Jakarta -
Ketua DPP PKB Daniel Johan menilai kebijakan baru dalam program Makan Bergizi Gratis (MBG) yang melarang penggunaan susu kental manis (SKM) dan minuman rasa susu merupakan langkah penting. Menurutnya, kebijakan tersebut sekaligus dapat menjadi momentum untuk memajukan peternak susu lokal.
Daniel menegaskan SKM tidak dapat disamakan dengan susu. Karena itu, menurutnya, perbaikan tata kelola pemberian susu dalam program MBG perlu dilakukan untuk memastikan asupan yang diberikan sesuai dengan standar pangan.
"Ini perbaikan tata kelola MBG yang sangat penting karena SKM itu bukan susu," kata Daniel kepada wartawan, Kamis (10/9/2026).
SCROLL TO CONTINUE WITH CONTENT
Dalam kebijakan baru tersebut, pemberian susu hewani dengan kandungan minimal 80% susu hewani dinilai dapat memberikan dampak positif terhadap industri susu dalam negeri. Daniel mengatakan kebijakan itu berpotensi meningkatkan penyerapan produk susu dari peternak domestik.
"Dan kebijakan baru pemberian susu hewani minimal 80% susu hewani akan berdampak pada peternak susu domestik," ujarnya.
Anggota Komisi IV DPR ini pun mendukung kebijakan tersebut selama aspek keselamatan dan keamanan pangan tetap menjadi prioritas. Dia menekankan susu hewani yang diberikan kepada penerima manfaat MBG harus dipastikan aman untuk dikonsumsi.
Salah satunya dengan memastikan susu telah melalui proses pasteurisasi sebelum diberikan dalam program MBG.

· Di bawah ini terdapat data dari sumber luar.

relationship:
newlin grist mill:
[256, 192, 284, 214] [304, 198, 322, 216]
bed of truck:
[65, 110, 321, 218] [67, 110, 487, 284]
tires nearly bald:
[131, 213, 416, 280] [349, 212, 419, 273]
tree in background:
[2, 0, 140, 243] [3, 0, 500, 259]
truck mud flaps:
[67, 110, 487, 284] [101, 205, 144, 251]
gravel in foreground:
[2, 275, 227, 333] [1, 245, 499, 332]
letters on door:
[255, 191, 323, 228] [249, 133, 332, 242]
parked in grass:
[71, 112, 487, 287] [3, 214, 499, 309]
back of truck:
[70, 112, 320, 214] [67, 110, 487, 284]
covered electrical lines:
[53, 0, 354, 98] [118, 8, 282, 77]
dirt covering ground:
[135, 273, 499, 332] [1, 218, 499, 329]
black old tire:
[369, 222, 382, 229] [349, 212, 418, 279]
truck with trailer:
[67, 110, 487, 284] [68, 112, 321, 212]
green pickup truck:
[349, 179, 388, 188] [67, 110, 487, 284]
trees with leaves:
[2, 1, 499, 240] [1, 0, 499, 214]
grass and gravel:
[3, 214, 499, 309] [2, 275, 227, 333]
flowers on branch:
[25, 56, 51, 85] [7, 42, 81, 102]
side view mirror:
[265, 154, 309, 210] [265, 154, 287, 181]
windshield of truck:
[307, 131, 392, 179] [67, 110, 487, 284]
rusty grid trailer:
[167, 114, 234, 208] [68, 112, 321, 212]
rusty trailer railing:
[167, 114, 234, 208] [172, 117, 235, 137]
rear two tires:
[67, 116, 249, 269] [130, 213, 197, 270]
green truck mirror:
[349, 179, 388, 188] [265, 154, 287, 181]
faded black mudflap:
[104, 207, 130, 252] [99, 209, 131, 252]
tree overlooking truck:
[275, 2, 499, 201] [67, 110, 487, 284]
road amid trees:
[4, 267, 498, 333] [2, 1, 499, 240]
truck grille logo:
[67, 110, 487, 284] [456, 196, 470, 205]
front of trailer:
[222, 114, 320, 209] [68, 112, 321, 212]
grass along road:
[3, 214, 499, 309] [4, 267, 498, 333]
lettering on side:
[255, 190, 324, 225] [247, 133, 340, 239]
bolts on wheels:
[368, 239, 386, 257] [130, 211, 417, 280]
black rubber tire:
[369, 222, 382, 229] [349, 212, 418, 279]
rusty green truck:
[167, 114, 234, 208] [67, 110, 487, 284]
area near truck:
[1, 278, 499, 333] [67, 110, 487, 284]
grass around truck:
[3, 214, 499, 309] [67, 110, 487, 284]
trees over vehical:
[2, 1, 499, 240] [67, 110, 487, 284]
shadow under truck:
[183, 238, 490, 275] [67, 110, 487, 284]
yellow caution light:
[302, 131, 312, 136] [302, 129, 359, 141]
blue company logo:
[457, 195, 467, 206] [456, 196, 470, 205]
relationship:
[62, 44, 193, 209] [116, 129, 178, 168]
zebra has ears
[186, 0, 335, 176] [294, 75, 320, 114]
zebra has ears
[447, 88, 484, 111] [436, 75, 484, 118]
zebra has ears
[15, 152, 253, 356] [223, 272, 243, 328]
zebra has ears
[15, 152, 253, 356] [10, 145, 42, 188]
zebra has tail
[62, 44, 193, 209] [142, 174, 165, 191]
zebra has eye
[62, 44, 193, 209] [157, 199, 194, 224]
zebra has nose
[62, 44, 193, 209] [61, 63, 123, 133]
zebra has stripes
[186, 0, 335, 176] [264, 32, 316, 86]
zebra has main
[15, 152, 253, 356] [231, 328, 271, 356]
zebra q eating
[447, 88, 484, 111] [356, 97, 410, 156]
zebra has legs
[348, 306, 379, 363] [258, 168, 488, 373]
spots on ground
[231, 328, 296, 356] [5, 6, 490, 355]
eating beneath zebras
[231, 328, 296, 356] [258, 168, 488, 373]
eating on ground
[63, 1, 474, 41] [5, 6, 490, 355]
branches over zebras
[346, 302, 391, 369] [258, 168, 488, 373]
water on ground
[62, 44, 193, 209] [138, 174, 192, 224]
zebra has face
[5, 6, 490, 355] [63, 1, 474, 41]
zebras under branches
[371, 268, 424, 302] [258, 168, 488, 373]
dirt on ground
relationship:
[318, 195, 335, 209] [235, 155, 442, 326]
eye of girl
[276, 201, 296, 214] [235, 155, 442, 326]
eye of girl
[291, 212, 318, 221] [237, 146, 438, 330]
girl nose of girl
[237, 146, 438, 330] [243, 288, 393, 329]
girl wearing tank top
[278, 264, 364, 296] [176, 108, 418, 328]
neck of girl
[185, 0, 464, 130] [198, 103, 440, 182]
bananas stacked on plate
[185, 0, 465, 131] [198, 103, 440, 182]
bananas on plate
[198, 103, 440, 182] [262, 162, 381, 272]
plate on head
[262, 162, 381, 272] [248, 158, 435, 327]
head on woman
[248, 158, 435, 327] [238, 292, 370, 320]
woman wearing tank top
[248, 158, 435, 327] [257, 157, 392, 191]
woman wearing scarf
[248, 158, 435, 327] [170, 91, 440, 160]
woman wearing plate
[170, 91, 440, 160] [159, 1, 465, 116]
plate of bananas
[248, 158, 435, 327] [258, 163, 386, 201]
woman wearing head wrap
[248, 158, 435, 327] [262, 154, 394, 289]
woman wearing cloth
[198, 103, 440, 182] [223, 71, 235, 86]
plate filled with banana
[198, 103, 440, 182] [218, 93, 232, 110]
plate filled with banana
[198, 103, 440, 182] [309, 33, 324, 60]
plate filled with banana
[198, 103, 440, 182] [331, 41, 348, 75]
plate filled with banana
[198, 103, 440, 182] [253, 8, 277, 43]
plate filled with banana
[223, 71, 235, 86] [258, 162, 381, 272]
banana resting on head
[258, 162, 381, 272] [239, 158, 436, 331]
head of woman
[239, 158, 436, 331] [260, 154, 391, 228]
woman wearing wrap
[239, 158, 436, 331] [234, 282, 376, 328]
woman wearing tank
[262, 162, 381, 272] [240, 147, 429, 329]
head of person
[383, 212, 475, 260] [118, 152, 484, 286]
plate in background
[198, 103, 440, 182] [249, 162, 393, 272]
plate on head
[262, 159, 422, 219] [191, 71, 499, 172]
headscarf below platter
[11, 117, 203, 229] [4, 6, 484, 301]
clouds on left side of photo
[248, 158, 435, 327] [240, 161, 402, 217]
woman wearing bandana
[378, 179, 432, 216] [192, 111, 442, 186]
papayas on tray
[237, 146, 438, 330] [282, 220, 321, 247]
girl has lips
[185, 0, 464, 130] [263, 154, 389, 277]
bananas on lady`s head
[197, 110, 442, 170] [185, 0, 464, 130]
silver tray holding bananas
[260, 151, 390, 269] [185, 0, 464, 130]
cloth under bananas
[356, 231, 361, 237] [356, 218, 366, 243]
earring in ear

"Dan perlu untuk memastikan susu hewani tersebut aman untuk dikonsumsi dan sudah melalui proses pasteurisasi," jelasnya.
Menurut Daniel, program MBG seharusnya tidak hanya berorientasi pada pemenuhan kebutuhan gizi masyarakat, tetapi juga dapat memberikan dampak ekonomi bagi peternak rakyat di dalam negeri.
"Intinya selama keselamatan dan keamanan pangan menjadi prioritas utama maka kita akan dukung, apalagi berpihak kepada peternak rakyat," tuturnya.
Meski demikian, Daniel meminta pemerintah menyiapkan seluruh rencana penerapan kebijakan tersebut secara matang. Pengawasan juga dinilai penting agar kebijakan penggunaan susu dalam MBG benar-benar memberikan manfaat bagi peternak lokal.
Dia menegaskan susu yang digunakan untuk program MBG juga harus dipastikan bukan berasal dari impor.
"Sebagai Komisi IV akan mendukung dengan catatan semua rencana harus sudah matang dipersiapkan. Kemudian, susu tersebut bukan dari impor, ini harus diawasi bersama," pungkas Daniel.
Sebelumnya, Badan Gizi Nasional (BGN) melarang susu kental manis hingga minuman rasa susu disajikan dalam menu makan bergizi gratis (MBG). BGN merekomendasikan susu hewani yang mengandung susu segar minimal 80%.
Larangan tersebut merupakan bagian dari hasil rapat koordinasi BGN bersama sejumlah kementerian dan lembaga, termasuk Kementerian Koordinator Bidang Pangan, Kementerian Pertanian, Kementerian Kesehatan, Kementerian Perindustrian, BPOM, serta asosiasi industri dan koperasi susu. Rapat membahas pemanfaatan susu hewani dalam menu MBG, Selasa (8/9/2026).
"BGN secara tegas melarang penggunaan produk minuman susu, minuman mengandung susu, minuman rasa susu, maupun susu kental manis dalam menu MBG," demikian keterangan BGN dalam sebuah postingan.